L’histoire du Christianisme au Japon est aussi dense que passionnante. Tout comme Jésus-Christ l’avait fait au mont Golgotha avant eux, d’innombrables chrétiens japonais durent, eux aussi, porter leur croix deux siècles durant.
Sommaire
L’arrivée de Jésus dans le cœur des japonais
C’est en 1549 que le Christianisme apparaît sur l’archipel avec l’arrivée des premiers navires marchands portugais sur les côtes nippones de Kyushu avec à leurs bords un certain François-Xavier alors frère jésuite.
S’en suit une période d’évangélisation dans tout le pays sous l’impulsion des jésuites avec notamment de nombreuses conversions de gouverneurs de province au christianisme, appelés kirishitan daimyo (« kirishitan » provient du mot portugais « christão » dérivé de l’anglais « christian »).
Ces derniers offrent leur protection aux chrétiens contre différents avantages procurés par les échanges avec les marchands occidentaux (des armes de guerre tels que des fusils notamment).

* [Activité 1]: Recopiez intégralement le texte sur le christianisme au Japon, sans y changer quoi que ce soit.
Le texte et le listing proviennent de sources distinctes.

* [Le listing]:
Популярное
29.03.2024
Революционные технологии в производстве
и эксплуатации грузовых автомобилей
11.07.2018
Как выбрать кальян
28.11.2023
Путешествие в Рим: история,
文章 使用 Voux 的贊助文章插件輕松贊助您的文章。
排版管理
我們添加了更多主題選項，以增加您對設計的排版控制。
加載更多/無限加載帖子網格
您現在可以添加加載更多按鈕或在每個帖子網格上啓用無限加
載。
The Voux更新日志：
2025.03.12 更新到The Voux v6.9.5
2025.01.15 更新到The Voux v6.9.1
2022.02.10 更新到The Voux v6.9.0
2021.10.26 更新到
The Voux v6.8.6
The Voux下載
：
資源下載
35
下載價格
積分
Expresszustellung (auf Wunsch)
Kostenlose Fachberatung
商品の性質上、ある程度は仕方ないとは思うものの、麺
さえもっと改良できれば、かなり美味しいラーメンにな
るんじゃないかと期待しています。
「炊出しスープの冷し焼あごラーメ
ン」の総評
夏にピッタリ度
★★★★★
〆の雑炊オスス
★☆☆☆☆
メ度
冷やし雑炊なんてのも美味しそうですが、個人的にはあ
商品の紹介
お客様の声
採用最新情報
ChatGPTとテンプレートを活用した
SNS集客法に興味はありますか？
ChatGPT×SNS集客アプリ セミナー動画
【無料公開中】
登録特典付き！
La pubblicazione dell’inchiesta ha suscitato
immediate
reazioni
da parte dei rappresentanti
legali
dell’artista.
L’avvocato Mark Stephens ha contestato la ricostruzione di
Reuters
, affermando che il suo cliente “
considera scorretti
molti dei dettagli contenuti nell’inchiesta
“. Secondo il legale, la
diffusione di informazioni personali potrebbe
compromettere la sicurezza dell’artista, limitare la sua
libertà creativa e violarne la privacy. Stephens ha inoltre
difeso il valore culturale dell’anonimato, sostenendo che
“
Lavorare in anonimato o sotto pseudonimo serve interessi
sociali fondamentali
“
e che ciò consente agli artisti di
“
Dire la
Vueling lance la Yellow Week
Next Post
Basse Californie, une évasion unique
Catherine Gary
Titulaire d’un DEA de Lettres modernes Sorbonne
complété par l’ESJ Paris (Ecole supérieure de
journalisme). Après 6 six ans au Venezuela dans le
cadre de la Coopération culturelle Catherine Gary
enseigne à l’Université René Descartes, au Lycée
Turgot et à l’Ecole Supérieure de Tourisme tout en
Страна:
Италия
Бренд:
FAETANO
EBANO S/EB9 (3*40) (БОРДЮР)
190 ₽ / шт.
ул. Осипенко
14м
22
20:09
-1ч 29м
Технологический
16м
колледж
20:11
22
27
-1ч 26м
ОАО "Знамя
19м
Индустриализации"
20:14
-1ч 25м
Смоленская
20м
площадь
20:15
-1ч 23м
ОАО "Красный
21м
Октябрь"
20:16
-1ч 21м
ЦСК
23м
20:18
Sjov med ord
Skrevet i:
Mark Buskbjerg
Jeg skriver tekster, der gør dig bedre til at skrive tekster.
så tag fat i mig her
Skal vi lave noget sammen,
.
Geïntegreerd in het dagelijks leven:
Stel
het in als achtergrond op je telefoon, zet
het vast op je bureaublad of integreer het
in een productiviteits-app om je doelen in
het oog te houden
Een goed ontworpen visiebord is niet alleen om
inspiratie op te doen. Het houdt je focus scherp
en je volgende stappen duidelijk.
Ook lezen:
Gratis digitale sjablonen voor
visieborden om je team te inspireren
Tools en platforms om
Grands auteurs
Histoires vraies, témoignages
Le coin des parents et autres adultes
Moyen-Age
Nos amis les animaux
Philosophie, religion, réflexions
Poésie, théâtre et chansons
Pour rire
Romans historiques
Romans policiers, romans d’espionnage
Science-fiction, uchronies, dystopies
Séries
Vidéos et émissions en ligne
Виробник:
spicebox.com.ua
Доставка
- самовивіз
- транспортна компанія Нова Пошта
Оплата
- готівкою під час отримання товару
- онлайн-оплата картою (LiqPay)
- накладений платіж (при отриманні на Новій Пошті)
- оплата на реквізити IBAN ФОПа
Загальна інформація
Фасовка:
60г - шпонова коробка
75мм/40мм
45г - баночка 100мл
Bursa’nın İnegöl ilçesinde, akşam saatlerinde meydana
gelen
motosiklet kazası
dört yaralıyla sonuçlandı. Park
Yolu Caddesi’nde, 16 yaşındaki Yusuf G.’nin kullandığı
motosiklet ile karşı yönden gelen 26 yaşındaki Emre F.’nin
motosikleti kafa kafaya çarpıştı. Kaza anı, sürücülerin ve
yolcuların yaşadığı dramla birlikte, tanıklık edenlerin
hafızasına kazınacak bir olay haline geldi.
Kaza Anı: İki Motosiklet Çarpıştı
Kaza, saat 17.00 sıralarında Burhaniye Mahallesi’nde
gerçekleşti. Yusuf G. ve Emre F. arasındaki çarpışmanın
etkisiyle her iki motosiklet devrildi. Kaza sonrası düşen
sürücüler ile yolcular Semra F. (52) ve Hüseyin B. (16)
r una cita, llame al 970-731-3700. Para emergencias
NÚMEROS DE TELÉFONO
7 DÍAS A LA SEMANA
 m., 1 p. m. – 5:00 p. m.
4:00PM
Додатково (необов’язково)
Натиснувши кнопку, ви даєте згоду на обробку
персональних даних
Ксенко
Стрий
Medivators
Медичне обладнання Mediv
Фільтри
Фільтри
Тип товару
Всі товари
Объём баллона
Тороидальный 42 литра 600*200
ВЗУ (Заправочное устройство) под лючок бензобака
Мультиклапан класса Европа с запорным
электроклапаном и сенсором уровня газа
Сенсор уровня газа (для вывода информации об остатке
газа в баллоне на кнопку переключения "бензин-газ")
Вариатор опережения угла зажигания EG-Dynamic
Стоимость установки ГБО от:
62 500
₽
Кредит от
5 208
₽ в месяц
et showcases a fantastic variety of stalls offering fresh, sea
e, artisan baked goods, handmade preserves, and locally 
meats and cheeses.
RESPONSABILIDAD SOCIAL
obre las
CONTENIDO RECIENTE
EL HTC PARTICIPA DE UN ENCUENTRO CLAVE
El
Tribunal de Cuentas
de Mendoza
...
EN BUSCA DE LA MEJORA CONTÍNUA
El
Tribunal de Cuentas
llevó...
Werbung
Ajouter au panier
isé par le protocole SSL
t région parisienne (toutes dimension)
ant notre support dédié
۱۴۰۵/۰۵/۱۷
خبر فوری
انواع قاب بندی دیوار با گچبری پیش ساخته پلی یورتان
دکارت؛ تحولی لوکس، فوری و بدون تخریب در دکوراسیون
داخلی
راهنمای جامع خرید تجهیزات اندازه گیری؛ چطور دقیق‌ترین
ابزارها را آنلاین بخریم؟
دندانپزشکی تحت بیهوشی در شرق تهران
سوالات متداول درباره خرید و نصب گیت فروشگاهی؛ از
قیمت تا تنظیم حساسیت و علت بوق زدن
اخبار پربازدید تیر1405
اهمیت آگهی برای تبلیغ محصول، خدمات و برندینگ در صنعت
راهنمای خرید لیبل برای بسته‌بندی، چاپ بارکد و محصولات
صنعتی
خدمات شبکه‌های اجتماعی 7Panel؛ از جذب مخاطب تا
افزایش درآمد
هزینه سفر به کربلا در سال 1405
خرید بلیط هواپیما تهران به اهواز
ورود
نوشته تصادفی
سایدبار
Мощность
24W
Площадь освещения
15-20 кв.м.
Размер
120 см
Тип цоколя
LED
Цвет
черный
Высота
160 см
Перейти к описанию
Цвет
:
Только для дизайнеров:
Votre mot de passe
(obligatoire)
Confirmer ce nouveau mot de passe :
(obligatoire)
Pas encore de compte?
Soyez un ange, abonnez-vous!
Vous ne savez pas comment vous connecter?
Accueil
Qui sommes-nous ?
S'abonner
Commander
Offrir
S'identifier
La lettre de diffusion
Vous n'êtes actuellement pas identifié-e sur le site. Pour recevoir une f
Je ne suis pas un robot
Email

* [Activité 2]: Renvoyez à l'identique le passage du listing qui va de son début jusqu'à la ligne contenant « affermando che il », cette ligne comprise.

* [Corrigé 1]:
L’histoire du Christianisme au Japon est aussi dense que passionnante. Tout comme Jésus-Christ l’avait fait au mont Golgotha avant eux, d’innombrables chrétiens japonais durent, eux aussi, porter leur croix deux siècles durant.
Sommaire
L’arrivée de Jésus dans le cœur des japonais
C’est en 1549 que le Christianisme apparaît sur l’archipel avec l’arrivée des premiers navires marchands portugais sur les côtes nippones de Kyushu avec à leurs bords un certain François-Xavier alors frère jésuite.
S’en suit une période d’évangélisation dans tout le pays sous l’impulsion des jésuites avec notamment de nombreuses conversions de gouverneurs de province au christianisme, appelés kirishitan daimyo (« kirishitan » provient du mot portugais « christão » dérivé de l’anglais « christian »).
Ces derniers offrent leur protection aux chrétiens contre différents avantages procurés par les échanges avec les marchands occidentaux (des armes de guerre tels que des fusils notamment).

* [Corrigé 2]:
Популярное
29.03.2024
Революционные технологии в производстве
и эксплуатации грузовых автомобилей
11.07.2018
Как выбрать кальян
28.11.2023
Путешествие в Рим: история,
文章 使用 Voux 的贊助文章插件輕松贊助您的文章。
排版管理
我們添加了更多主題選項，以增加您對設計的排版控制。
加載更多/無限加載帖子網格
您現在可以添加加載更多按鈕或在每個帖子網格上啓用無限加
載。
The Voux更新日志：
2025.03.12 更新到The Voux v6.9.5
2025.01.15 更新到The Voux v6.9.1
2022.02.10 更新到The Voux v6.9.0
2021.10.26 更新到
The Voux v6.8.6
The Voux下載
：
資源下載
35
下載價格
積分
Expresszustellung (auf Wunsch)
Kostenlose Fachberatung
商品の性質上、ある程度は仕方ないとは思うものの、麺
さえもっと改良できれば、かなり美味しいラーメンにな
るんじゃないかと期待しています。
「炊出しスープの冷し焼あごラーメ
ン」の総評
夏にピッタリ度
★★★★★
〆の雑炊オスス
★☆☆☆☆
メ度
冷やし雑炊なんてのも美味しそうですが、個人的にはあ
商品の紹介
お客様の声
採用最新情報
ChatGPTとテンプレートを活用した
SNS集客法に興味はありますか？
ChatGPT×SNS集客アプリ セミナー動画
【無料公開中】
登録特典付き！
La pubblicazione dell’inchiesta ha suscitato
immediate
reazioni
da parte dei rappresentanti
legali
dell’artista.
L’avvocato Mark Stephens ha contestato la ricostruzione di
Reuters
, affermando che il suo cliente “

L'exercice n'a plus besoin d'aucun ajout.